** begin **

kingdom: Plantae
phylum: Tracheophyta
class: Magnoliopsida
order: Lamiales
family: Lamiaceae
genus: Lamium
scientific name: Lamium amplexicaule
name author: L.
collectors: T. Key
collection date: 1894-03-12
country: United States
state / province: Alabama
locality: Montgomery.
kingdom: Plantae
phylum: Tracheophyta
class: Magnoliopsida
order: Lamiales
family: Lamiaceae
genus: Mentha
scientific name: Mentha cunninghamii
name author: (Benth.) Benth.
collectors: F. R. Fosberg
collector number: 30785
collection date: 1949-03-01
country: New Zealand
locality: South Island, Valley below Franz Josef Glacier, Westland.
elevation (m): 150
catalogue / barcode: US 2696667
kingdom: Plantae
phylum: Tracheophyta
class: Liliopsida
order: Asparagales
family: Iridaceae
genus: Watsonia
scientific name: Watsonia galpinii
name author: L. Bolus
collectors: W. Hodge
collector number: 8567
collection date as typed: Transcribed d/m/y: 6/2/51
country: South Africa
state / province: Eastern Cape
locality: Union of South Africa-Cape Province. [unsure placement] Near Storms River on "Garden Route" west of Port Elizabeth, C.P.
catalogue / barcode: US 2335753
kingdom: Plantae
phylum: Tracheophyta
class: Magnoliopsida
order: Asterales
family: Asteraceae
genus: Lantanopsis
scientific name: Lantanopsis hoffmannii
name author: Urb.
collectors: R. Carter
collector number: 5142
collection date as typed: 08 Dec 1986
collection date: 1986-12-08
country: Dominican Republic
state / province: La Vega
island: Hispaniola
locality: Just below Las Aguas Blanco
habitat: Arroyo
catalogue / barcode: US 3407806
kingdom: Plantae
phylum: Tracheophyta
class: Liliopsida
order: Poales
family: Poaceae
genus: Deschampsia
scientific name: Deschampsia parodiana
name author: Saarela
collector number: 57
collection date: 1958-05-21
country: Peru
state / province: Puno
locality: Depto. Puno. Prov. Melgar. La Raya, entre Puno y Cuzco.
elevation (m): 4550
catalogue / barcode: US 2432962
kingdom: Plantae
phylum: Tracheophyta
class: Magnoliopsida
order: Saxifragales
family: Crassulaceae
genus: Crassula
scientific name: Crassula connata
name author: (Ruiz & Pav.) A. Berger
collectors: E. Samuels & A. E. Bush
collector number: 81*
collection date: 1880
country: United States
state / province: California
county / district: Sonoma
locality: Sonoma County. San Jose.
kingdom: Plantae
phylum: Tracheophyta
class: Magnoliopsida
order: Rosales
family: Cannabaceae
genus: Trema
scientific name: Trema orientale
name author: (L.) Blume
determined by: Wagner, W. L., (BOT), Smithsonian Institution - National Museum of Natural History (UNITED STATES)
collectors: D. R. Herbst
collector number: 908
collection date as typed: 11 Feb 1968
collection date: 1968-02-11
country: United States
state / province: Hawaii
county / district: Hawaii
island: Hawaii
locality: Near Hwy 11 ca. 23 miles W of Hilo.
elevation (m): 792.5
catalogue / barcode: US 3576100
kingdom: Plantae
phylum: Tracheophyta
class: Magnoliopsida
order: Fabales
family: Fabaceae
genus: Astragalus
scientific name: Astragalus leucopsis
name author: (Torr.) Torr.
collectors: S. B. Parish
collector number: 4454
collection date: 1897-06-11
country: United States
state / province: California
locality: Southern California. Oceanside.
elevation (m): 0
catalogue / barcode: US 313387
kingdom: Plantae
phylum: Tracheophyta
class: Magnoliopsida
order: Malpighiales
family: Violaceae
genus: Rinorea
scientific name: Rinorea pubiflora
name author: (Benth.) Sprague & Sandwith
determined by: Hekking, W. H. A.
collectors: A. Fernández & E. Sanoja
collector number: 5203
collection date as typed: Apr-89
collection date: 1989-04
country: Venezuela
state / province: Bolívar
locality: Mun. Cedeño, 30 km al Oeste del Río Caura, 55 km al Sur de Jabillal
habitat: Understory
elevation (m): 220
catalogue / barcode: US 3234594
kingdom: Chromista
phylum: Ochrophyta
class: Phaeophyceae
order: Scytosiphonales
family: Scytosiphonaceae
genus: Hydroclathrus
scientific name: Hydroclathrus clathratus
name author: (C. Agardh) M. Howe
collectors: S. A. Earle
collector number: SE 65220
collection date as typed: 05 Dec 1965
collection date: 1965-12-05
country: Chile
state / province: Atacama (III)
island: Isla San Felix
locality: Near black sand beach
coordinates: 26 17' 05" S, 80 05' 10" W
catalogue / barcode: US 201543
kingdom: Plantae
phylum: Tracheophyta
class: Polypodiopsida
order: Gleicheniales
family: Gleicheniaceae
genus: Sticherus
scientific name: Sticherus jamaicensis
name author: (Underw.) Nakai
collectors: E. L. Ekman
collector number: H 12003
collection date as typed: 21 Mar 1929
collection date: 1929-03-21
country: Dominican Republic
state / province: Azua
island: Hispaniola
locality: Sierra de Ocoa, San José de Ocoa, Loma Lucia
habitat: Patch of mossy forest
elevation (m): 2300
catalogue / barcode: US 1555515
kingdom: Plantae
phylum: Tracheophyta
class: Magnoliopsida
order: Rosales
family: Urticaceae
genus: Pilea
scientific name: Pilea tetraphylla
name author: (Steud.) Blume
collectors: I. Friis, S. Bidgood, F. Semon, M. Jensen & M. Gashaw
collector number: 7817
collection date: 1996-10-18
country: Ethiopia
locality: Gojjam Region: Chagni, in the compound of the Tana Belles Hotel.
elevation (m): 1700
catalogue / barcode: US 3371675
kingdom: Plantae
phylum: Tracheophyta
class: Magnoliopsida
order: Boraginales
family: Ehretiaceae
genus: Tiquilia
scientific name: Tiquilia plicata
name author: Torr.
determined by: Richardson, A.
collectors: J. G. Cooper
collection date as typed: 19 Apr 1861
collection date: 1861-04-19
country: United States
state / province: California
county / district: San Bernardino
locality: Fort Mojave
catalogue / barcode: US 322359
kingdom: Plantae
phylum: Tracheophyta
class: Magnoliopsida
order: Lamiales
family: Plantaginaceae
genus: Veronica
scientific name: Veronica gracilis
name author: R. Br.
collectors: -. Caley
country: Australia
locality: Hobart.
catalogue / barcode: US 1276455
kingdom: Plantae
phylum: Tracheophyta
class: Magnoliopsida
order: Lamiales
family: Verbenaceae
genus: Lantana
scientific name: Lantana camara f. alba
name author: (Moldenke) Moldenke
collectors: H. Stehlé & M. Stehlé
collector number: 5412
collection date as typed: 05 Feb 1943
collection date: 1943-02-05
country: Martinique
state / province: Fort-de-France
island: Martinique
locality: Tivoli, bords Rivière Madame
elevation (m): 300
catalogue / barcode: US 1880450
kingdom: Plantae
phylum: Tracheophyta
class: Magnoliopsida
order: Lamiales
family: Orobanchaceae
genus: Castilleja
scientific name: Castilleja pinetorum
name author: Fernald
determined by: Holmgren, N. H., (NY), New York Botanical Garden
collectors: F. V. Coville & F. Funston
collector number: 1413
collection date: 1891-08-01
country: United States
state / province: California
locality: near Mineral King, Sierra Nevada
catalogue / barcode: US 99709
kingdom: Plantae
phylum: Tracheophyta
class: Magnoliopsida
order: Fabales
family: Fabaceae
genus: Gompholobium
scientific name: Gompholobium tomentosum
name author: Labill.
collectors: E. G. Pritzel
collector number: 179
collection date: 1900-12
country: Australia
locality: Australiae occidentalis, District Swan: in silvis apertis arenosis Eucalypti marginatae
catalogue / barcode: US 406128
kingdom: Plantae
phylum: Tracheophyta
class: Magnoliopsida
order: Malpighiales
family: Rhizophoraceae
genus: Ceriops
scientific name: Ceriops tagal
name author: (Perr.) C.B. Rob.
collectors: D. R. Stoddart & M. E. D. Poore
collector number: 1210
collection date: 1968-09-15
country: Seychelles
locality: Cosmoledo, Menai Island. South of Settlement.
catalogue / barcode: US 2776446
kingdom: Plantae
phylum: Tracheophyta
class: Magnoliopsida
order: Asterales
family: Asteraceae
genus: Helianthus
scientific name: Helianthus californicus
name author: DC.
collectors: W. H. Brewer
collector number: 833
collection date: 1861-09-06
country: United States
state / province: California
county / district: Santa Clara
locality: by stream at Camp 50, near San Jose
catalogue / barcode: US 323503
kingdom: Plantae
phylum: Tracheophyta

** end **

Reproduce the listing above word for word, starting from its first line and continuing through the line that contains "scientific name: Deschampsia parodiana", including both of those lines.

kingdom: Plantae
phylum: Tracheophyta
class: Magnoliopsida
order: Lamiales
family: Lamiaceae
genus: Lamium
scientific name: Lamium amplexicaule
name author: L.
collectors: T. Key
collection date: 1894-03-12
country: United States
state / province: Alabama
locality: Montgomery.
kingdom: Plantae
phylum: Tracheophyta
class: Magnoliopsida
order: Lamiales
family: Lamiaceae
genus: Mentha
scientific name: Mentha cunninghamii
name author: (Benth.) Benth.
collectors: F. R. Fosberg
collector number: 30785
collection date: 1949-03-01
country: New Zealand
locality: South Island, Valley below Franz Josef Glacier, Westland.
elevation (m): 150
catalogue / barcode: US 2696667
kingdom: Plantae
phylum: Tracheophyta
class: Liliopsida
order: Asparagales
family: Iridaceae
genus: Watsonia
scientific name: Watsonia galpinii
name author: L. Bolus
collectors: W. Hodge
collector number: 8567
collection date as typed: Transcribed d/m/y: 6/2/51
country: South Africa
state / province: Eastern Cape
locality: Union of South Africa-Cape Province. [unsure placement] Near Storms River on "Garden Route" west of Port Elizabeth, C.P.
catalogue / barcode: US 2335753
kingdom: Plantae
phylum: Tracheophyta
class: Magnoliopsida
order: Asterales
family: Asteraceae
genus: Lantanopsis
scientific name: Lantanopsis hoffmannii
name author: Urb.
collectors: R. Carter
collector number: 5142
collection date as typed: 08 Dec 1986
collection date: 1986-12-08
country: Dominican Republic
state / province: La Vega
island: Hispaniola
locality: Just below Las Aguas Blanco
habitat: Arroyo
catalogue / barcode: US 3407806
kingdom: Plantae
phylum: Tracheophyta
class: Liliopsida
order: Poales
family: Poaceae
genus: Deschampsia
scientific name: Deschampsia parodiana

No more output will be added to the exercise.